I was trying to compute
$$ \int_0^{\frac{\pi}{2}} \frac{1}{1+\cos^4x} dx$$
Which I was successfully able to evaluate as $\frac{\sqrt{\sqrt{2}+1}\pi}{4}$ by substituting $\tan x = t$, replacing $\cos^2x$ with $\frac{1}{1+t^2}$ and evaluating further, splitting the integral into two forms whose integrals are of the form $\frac{dv}{v^2+a^2}$ and $\frac{du}{u^2+b^2}$.
I was wondering if we can evaluate the same integral for higher exponents of $\cos x$, i.e. an expression for
$$\ I = \int_0^{\frac{\pi}{2}} \frac{1}{1+\cos^nx} dx$$
I tried the same substitution as above, but the integral turned out to be something I could not integrate.

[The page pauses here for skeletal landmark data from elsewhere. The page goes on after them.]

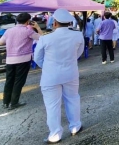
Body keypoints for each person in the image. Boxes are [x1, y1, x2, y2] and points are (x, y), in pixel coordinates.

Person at [33, 9, 84, 144]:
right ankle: (75, 126)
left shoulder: (45, 38)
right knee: (73, 99)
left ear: (54, 23)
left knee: (52, 105)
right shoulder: (78, 35)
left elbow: (37, 58)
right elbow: (78, 53)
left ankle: (55, 134)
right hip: (71, 73)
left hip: (50, 76)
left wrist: (48, 67)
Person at [0, 12, 42, 109]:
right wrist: (38, 28)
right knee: (19, 81)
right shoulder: (28, 31)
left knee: (9, 81)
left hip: (10, 59)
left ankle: (6, 102)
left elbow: (1, 42)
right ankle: (14, 102)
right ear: (28, 21)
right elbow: (42, 39)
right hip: (23, 59)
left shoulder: (9, 31)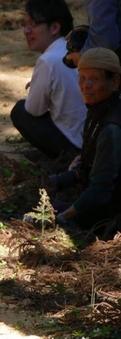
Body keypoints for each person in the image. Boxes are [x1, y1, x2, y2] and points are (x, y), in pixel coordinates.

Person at [53, 47, 121, 238]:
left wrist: (63, 217)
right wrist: (55, 182)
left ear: (114, 81)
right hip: (98, 203)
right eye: (82, 78)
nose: (86, 85)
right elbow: (88, 167)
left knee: (37, 217)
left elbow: (100, 191)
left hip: (109, 218)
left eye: (95, 79)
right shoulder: (98, 109)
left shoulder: (112, 128)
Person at [10, 0, 86, 158]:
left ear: (54, 27)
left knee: (20, 111)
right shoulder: (80, 48)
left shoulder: (48, 60)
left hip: (77, 145)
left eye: (33, 25)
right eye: (25, 24)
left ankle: (65, 159)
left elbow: (34, 110)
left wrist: (37, 89)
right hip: (98, 138)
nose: (26, 31)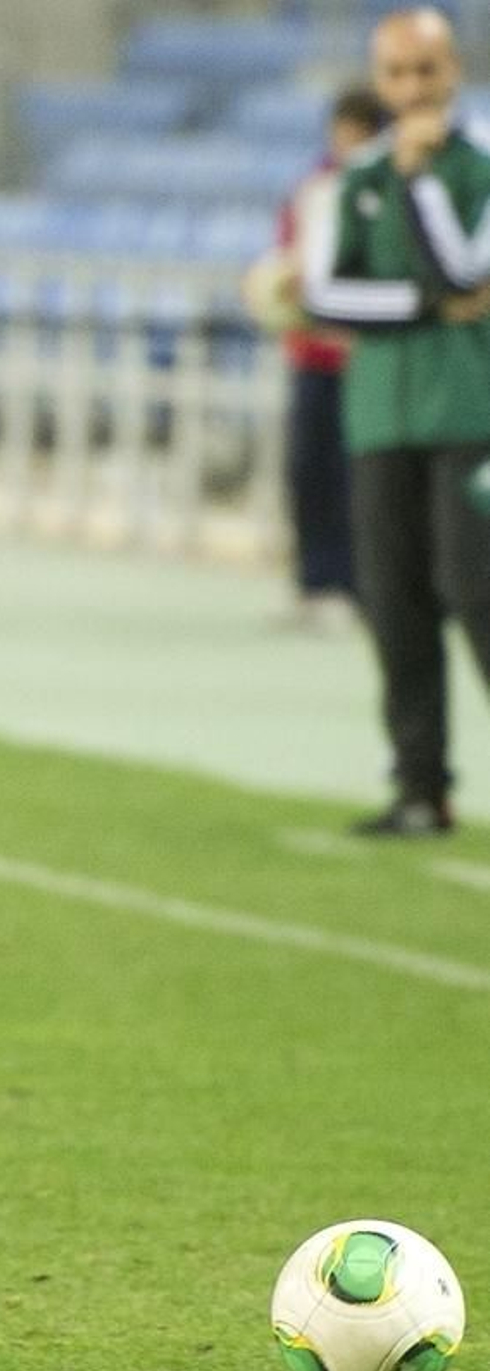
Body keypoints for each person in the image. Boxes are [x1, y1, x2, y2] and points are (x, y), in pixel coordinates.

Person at [303, 6, 490, 837]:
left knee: (477, 590)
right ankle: (421, 786)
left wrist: (420, 185)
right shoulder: (356, 177)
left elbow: (466, 270)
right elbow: (325, 296)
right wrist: (424, 305)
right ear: (379, 82)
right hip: (379, 417)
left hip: (472, 410)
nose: (413, 89)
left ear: (455, 71)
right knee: (395, 600)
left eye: (428, 71)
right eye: (397, 74)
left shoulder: (480, 168)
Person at [244, 85, 387, 631]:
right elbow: (288, 261)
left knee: (362, 478)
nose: (347, 142)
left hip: (366, 360)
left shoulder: (387, 191)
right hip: (312, 357)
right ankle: (314, 583)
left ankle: (360, 587)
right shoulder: (312, 189)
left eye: (358, 133)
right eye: (341, 132)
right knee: (309, 470)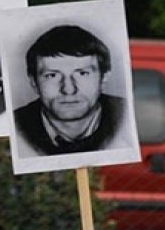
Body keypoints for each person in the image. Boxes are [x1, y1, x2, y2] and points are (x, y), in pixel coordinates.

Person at [13, 25, 126, 155]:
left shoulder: (127, 118)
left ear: (104, 76)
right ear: (33, 82)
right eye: (52, 75)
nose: (68, 89)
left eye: (82, 73)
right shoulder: (15, 128)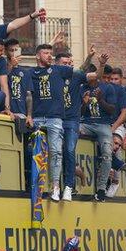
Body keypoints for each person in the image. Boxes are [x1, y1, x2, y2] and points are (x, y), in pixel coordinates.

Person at [55, 50, 104, 201]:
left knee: (69, 151)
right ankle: (55, 186)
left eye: (70, 63)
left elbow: (96, 76)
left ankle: (69, 186)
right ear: (57, 64)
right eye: (65, 63)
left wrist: (101, 64)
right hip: (54, 118)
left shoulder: (76, 75)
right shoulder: (51, 74)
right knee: (55, 152)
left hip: (71, 120)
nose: (69, 66)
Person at [30, 44, 73, 201]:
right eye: (45, 53)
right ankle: (38, 185)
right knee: (37, 153)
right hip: (37, 117)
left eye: (51, 53)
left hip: (55, 117)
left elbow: (82, 71)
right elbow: (28, 94)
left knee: (56, 152)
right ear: (37, 55)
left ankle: (55, 187)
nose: (49, 55)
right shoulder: (30, 72)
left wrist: (91, 58)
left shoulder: (59, 70)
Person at [80, 64, 117, 202]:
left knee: (107, 151)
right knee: (72, 133)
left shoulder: (108, 87)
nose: (88, 78)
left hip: (103, 124)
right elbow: (80, 113)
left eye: (90, 75)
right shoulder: (82, 88)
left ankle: (101, 188)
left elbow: (112, 110)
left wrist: (100, 99)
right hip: (86, 123)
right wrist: (84, 103)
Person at [5, 38, 33, 126]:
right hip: (6, 113)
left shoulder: (26, 72)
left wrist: (29, 115)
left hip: (22, 114)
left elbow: (28, 95)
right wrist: (11, 66)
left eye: (16, 50)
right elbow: (2, 81)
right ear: (6, 52)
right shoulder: (2, 68)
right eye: (11, 50)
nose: (14, 53)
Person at [109, 66, 126, 132]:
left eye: (116, 79)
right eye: (111, 79)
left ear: (121, 79)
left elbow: (124, 113)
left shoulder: (121, 90)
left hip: (117, 125)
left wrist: (113, 128)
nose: (113, 81)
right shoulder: (107, 89)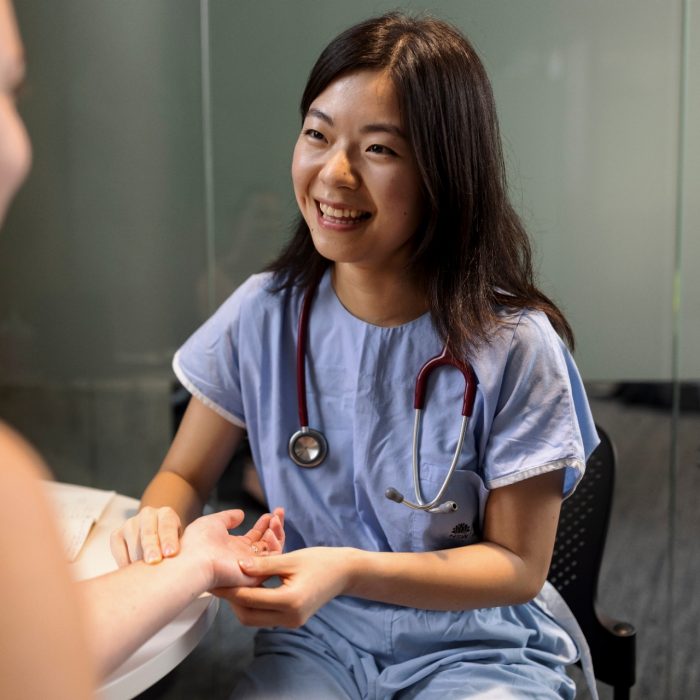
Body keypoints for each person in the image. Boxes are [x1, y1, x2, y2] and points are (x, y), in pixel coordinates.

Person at [113, 11, 600, 699]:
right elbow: (183, 476)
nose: (334, 174)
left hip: (473, 651)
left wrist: (346, 569)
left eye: (379, 150)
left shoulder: (515, 345)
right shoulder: (264, 314)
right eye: (317, 134)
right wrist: (160, 515)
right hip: (316, 641)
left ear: (446, 171)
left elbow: (518, 566)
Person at [0, 2, 284, 698]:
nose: (18, 146)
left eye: (14, 92)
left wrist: (191, 565)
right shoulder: (258, 304)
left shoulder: (511, 340)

$$\ I = \int_0^{\infty} \frac{dt}{(t^2+1)\cdot(1+(\frac{1}{1+t^2})^{n/2})}$$
$$\ I = \int_0^{\infty} \frac{dt}{(t^2+1)^{1-\frac{n}{2}}\cdot((t^2+1)^{\frac{n}{2}}+1))}$$
Let $\ (1+t^2)^{\frac{n}{2}} = v$, $\space$ i.e. $\ t = (v^{\frac{2}{n}}-1)^{\frac{1}{2}}$.

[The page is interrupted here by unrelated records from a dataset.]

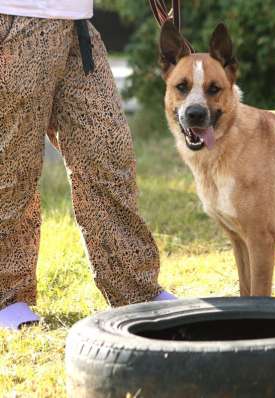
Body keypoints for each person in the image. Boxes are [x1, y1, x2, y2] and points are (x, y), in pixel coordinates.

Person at [0, 1, 175, 330]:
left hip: (76, 22)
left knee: (107, 153)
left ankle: (134, 290)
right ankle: (5, 295)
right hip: (15, 16)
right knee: (11, 163)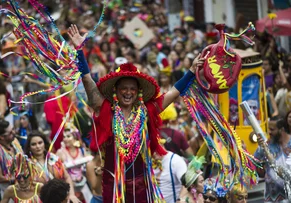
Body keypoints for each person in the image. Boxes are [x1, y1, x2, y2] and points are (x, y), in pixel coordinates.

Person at [68, 24, 205, 202]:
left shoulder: (146, 111)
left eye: (132, 89)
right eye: (123, 88)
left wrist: (192, 71)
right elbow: (86, 79)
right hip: (113, 185)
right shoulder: (105, 110)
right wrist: (79, 50)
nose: (128, 92)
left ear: (138, 92)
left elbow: (173, 92)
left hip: (142, 185)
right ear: (116, 91)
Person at [24, 131, 80, 203]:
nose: (38, 146)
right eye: (33, 144)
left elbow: (67, 177)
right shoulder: (27, 165)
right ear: (29, 147)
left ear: (44, 143)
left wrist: (72, 195)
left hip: (62, 199)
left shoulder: (54, 158)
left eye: (40, 143)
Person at [254, 118, 291, 202]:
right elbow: (256, 164)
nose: (269, 132)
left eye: (272, 129)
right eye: (269, 129)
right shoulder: (267, 145)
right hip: (271, 198)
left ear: (281, 129)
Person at [0, 118, 23, 202]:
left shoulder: (15, 141)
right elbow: (0, 178)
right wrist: (18, 178)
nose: (14, 133)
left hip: (21, 187)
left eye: (13, 129)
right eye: (10, 133)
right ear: (1, 137)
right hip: (6, 192)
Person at [56, 122, 91, 202]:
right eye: (64, 137)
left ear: (75, 137)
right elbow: (57, 172)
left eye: (68, 136)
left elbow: (89, 164)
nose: (65, 139)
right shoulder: (60, 152)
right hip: (69, 189)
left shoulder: (82, 150)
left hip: (83, 186)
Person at [152, 139, 188, 203]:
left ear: (161, 145)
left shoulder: (176, 161)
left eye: (155, 149)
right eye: (151, 151)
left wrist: (180, 200)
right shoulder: (150, 161)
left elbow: (187, 184)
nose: (153, 154)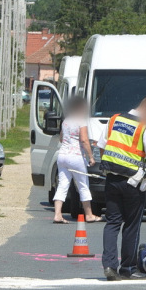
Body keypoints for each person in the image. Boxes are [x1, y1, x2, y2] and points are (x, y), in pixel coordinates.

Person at [98, 96, 146, 281]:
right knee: (132, 225)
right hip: (132, 183)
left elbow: (102, 146)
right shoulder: (144, 126)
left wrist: (109, 166)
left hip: (112, 178)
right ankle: (128, 268)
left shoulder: (115, 119)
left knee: (112, 223)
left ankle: (110, 267)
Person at [52, 96, 101, 224]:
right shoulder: (81, 120)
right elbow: (84, 140)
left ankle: (57, 214)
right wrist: (91, 157)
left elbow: (61, 138)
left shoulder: (66, 121)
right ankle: (89, 215)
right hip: (76, 156)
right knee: (83, 185)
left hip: (62, 155)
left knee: (63, 185)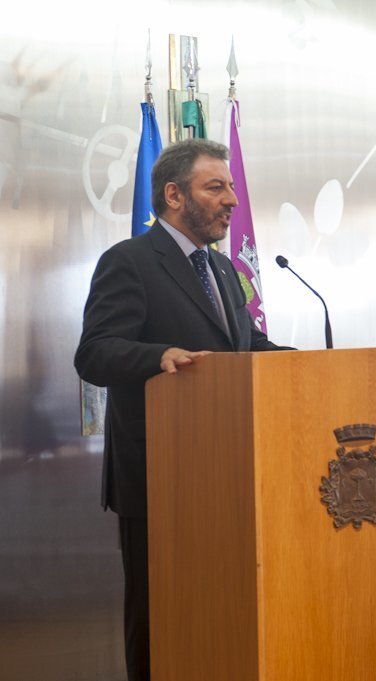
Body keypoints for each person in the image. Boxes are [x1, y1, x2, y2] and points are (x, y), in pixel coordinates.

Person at [74, 139, 293, 681]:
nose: (232, 200)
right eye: (215, 187)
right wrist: (159, 356)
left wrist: (299, 363)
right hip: (160, 477)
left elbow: (244, 347)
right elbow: (95, 352)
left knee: (218, 613)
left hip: (231, 476)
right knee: (160, 619)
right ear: (174, 195)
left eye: (231, 187)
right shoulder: (129, 262)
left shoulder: (222, 268)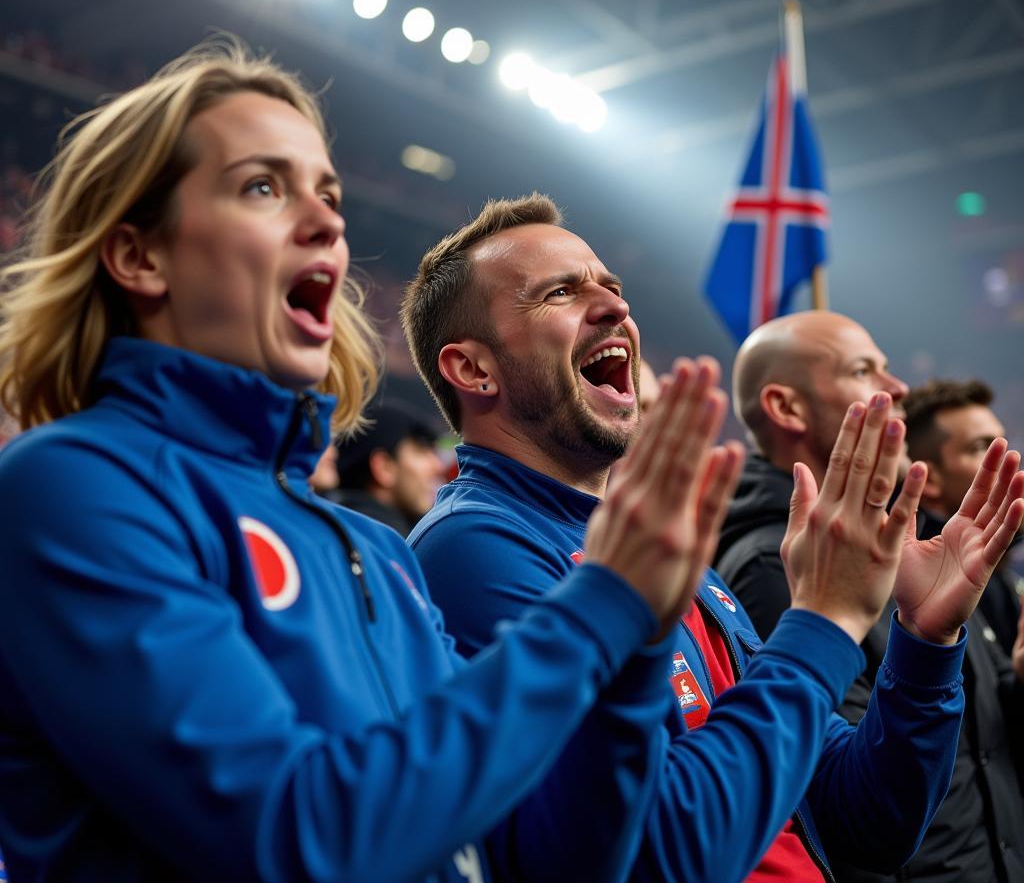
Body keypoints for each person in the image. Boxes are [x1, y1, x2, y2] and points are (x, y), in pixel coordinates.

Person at [0, 43, 744, 882]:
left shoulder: (373, 548)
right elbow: (294, 839)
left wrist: (636, 644)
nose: (326, 222)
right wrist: (601, 608)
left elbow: (544, 859)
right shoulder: (70, 486)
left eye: (327, 192)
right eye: (261, 187)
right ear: (139, 256)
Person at [402, 194, 1023, 883]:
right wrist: (821, 621)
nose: (616, 309)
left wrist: (925, 645)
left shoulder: (663, 549)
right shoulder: (473, 550)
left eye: (612, 287)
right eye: (560, 293)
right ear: (473, 370)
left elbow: (870, 823)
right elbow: (654, 855)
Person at [718, 313, 1024, 883]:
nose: (900, 387)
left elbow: (981, 741)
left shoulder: (917, 544)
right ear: (788, 409)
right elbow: (849, 802)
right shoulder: (771, 563)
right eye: (864, 370)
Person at [904, 377, 1023, 655]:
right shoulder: (919, 591)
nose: (1009, 461)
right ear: (929, 479)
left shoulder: (997, 574)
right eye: (981, 448)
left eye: (1003, 445)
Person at [317, 398, 447, 536]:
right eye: (421, 452)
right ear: (384, 468)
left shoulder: (338, 526)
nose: (439, 466)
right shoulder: (383, 542)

Substituting $\ v$ in the integral, we get:
$$ I = \frac{1}{n} \cdot \int_1^{\infty} \frac{dv}{(v+1)\cdot(v^{\frac{2}{n}}-1)^{\frac{1}{2}}}$$
I got stuck here. Can anyone give some suggestions on how to proceed further, or a better approach? I have yet to study complex integration or hypergeometric functions, so it would be greatly appreciated if you provide a solution without using them.